According to AccuWeather, your July surveillance assignments will be relatively bearable, providing they're in Colorado Springs where temperatures hover in the 70s and 80s next month. If you're in Denver moving into late July you may start melting into your car seat as temperatures push into the 90s while you're waiting and watching and waiting and watching. Taking photos and videos and/or crossing hot asphalt to serve papers over driveways and parking lots is not for the faint of heart. Nor is it for people whose workplace requirements include air conditioning.
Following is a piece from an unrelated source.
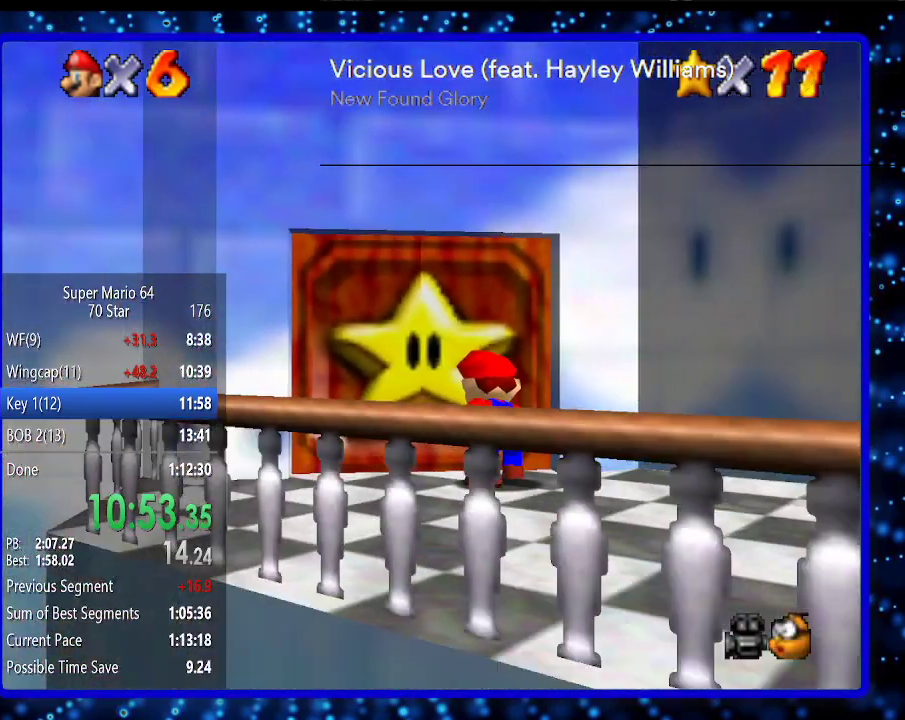
{"buttons": [], "left_stick": "center", "events": []}
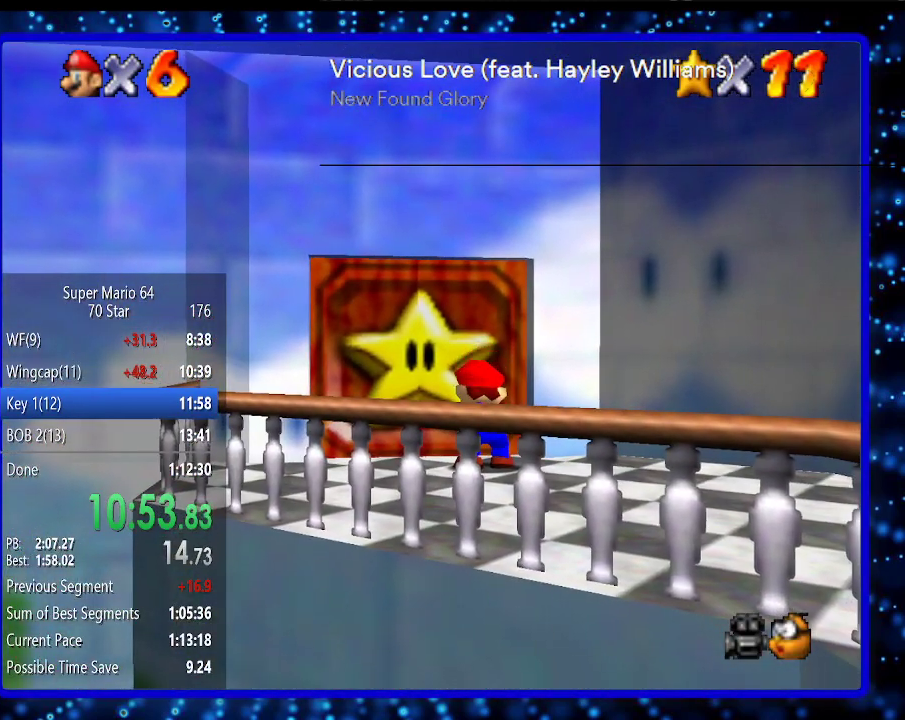
{"buttons": ["B"], "left_stick": "center", "events": [[483, "B", "down"]]}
It's not a bad time to revisit what we shared on staying cool in a hot car and the parts of Colorado:
See also: Best and worst Colorado regions for surveillance jobs
That said, the foreseeable future of the private detectives whose primary revenue source is surveillance may have a new competitor. The new competitor is impervious to sweltering summer heat waves as well as to the monotony of sitting in a parked car for excruciating amounts of time. Hot carseats to not bother this new competitor. Nor does the smell of perspiration. It is a competitor that requires no air conditioning or kevlar vests. This new competitor does not sleep. It doesn't even defecate or urinate.
On June 12, 2015 Amazon filed a patent for a "drone based surveillance system" and on June 5th, the patent was granted by the United States Government. Publications all over the country have been flailing around trying to figure out what Amazon plans on doing with the patent. Perhaps private investigators need to start weighing in, too.
Quartz, wasted no time in pointing out that Amazon has already been in the surveillance business using devices like Alexa (disclosure: I have one and have concluded it's convenience outweighs it's heinousness) but that doesn't really detail whether or not this may be used for something less benign than an aerial delivery of your Whole Foods purchases.
The above photo was snapped during a purely recreational drone flight I took over Denver's Cheesman Park and Botanic Garden last year. I have participated in projects like Denver's 48 Hour Film Project that used drones cinematically. I'm not a world dominating corporation like Amazon, though.
This is the link if you'd like to check out the patent for yourself and trying speculating on the long term impact this could have on the private eye industry. Bottom line being, will Amazon drones be taking over surveillance jobs?